Cognitive functions such as learning and memory are of fundamental biological importance and diseases that affect these functions are among the most challenging biomedical problems of our time. We recently obtained evidence indicating that elevating levels of the pleotropic protein klotho enhances cognitive functions in mice and humans and can prevent synaptic and cognitive impairments in a transgenic mouse model simulating key aspects of Alzheimer's disease (AD). Klotho is a class I transmembrane protein whose ectodomain is released by proteolytic cleavage. In the periphery, it is produced predominantly by the kidney. Within the central nervous system (CNS), it is produced predominantly by the choroid plexus, with lower levels of expression seen in specific neuronal populations, particularly in the hippocampus. While diverse lines of evidence suggest that klotho delays aging and aging-related diseases, the functions it fulfills in the CNS and the roles it migh play in neurological disease are largely unknown. In our preliminary studies, increasing klotho production throughout the body of transgenic mice enhanced learning and memory not only in middle-aged and old mice, but also in young mice. Moreover, heterozygous human carriers of a KLOTHO variant (KL-VS) had elevated levels of klotho in the serum and performed better in a battery of cognitive tests than non-carriers. Again, this klotho effect was seen across a wide age range. Global klotho elevation also prevented AD-related synaptic, neural network and cognitive dysfunctions in human amyloid precursor protein (hAPP) transgenic mice. We hypothesize that klotho improves neural functions in both normal and diseased brains through a mechanism that is independent of aging. We also hypothesize that augmenting klotho or its effects can counteract the pathogenic effects of elevated amyloid-? (A?) levels in the brain and may help prevent AD. To test these hypotheses and help unravel the functions of this fascinating protein in the brain, we propose three specific aims.
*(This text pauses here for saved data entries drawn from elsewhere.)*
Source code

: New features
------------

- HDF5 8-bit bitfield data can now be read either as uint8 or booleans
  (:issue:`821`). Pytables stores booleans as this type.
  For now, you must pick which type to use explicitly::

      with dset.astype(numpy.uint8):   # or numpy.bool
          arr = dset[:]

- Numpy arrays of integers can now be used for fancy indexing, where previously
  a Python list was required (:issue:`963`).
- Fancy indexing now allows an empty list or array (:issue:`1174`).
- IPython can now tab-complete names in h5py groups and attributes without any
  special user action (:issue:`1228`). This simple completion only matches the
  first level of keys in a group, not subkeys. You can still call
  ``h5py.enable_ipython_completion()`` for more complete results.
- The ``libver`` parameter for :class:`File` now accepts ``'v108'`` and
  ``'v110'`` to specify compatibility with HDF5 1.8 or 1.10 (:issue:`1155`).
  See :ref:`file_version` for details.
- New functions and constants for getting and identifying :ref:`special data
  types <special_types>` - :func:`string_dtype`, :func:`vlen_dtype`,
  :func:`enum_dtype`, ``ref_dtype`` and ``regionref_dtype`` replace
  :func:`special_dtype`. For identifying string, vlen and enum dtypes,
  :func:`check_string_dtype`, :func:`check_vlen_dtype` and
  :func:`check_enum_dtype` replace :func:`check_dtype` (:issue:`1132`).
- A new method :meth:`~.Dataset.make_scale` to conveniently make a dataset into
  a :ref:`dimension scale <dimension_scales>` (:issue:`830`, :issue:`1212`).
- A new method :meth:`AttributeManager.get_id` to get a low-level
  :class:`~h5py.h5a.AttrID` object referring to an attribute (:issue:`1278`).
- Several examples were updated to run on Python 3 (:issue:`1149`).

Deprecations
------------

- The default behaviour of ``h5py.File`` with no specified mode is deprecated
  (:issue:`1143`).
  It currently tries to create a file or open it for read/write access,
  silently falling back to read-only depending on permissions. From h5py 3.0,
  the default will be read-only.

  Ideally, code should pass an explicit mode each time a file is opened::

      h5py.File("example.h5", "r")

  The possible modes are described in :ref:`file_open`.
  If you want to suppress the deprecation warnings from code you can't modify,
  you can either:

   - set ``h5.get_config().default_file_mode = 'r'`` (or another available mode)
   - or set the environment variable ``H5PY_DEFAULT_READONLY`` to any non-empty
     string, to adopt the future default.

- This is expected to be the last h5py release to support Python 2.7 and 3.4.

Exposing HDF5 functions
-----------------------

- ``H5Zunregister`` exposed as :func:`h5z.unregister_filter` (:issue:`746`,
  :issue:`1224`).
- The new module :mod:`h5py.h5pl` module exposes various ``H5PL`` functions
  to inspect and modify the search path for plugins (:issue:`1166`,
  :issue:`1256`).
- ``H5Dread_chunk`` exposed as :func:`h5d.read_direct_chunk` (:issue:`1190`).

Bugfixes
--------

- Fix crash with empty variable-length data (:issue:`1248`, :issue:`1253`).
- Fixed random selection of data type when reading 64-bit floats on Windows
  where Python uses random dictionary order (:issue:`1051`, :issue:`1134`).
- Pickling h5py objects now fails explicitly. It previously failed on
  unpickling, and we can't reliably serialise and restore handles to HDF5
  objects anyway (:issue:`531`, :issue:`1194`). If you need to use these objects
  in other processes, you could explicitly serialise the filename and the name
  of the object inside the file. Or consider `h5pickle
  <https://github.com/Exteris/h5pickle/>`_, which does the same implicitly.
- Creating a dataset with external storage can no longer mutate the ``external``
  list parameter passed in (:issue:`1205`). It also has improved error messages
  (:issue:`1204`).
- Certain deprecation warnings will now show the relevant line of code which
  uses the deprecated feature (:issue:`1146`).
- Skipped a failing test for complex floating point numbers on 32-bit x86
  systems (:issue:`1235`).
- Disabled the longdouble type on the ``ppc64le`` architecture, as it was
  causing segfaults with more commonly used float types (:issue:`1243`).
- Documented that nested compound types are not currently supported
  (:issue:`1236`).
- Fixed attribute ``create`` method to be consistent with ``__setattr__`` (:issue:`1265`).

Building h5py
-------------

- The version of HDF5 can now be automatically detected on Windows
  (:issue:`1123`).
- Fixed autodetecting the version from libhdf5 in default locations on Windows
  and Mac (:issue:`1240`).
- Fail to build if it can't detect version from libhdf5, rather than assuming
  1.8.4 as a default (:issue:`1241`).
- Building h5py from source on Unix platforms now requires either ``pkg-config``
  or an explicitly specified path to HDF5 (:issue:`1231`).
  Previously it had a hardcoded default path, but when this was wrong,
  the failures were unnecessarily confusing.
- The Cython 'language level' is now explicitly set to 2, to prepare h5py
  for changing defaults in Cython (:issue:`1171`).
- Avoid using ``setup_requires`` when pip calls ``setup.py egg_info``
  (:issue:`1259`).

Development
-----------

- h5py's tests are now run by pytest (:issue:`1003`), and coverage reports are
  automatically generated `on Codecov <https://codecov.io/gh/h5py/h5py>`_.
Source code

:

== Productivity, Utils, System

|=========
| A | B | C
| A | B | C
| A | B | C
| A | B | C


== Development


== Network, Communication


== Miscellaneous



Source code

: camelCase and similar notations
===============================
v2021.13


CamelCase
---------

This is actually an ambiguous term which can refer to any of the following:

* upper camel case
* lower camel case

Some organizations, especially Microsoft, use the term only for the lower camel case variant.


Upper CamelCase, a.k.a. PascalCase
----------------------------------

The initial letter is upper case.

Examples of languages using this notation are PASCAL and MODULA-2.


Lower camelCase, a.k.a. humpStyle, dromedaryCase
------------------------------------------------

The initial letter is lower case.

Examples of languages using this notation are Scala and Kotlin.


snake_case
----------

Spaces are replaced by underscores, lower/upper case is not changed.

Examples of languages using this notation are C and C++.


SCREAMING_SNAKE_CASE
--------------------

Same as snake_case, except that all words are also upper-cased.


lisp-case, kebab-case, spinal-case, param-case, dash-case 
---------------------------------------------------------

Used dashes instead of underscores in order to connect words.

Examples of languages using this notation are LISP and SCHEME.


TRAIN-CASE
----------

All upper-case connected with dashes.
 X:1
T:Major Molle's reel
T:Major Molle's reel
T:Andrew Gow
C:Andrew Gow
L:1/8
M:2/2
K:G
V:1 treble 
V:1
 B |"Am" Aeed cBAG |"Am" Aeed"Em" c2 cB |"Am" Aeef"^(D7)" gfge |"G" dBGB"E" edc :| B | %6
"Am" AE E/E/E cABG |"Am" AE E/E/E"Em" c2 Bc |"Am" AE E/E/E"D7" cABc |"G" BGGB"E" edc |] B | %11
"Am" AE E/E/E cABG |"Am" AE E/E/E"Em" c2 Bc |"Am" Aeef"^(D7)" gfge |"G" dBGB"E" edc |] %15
Aim 1 will explore whether increasing the peripheral production of klotho improves synaptic and cognitive functions or whether klotho levels must be elevated within the blood-brain barrier to achieve these beneficial effects. It will also ascertain the relative importance of secreted klotho released from choroid plexus epithelial cells into the cerebrospinal fluid versus full-length klotho expressed in specific neuronal populations.
Aim 2 will examine the functional importance of klotho expression in the CNS at different life stages and define the potential pathogenic impact of klotho depletion from the brain, which occurs with aging and is prominent in humans with AD.
Aim 3 will explore potential mechanisms by which increased klotho levels enhance synaptic and cognitive functions, with a particular emphasis on glutamate receptors and related signaling pathways. The proposed studies will fill important knowledge gaps and could provide critical guidance for the development of klotho-related therapeutics in independent projects.
Aging is the main risk factor for Alzheimer's disease (AD) and other neurodegenerative disorders, but whether and how master regulators of aging and lifespan such as the protein klotho counteract these diseases is largely unknown. To address this critical question and help unravel the functions of klotho in the brain, we will follow up on promising preliminary data indicating that increasing klotho levels can improve cognitive functions such as learning and memory in healthy or diseased brains at different life stages. We will attempt to unravel the mechanisms underlying these effects and further explore the therapeutic potential of this fascinating protein in mouse models.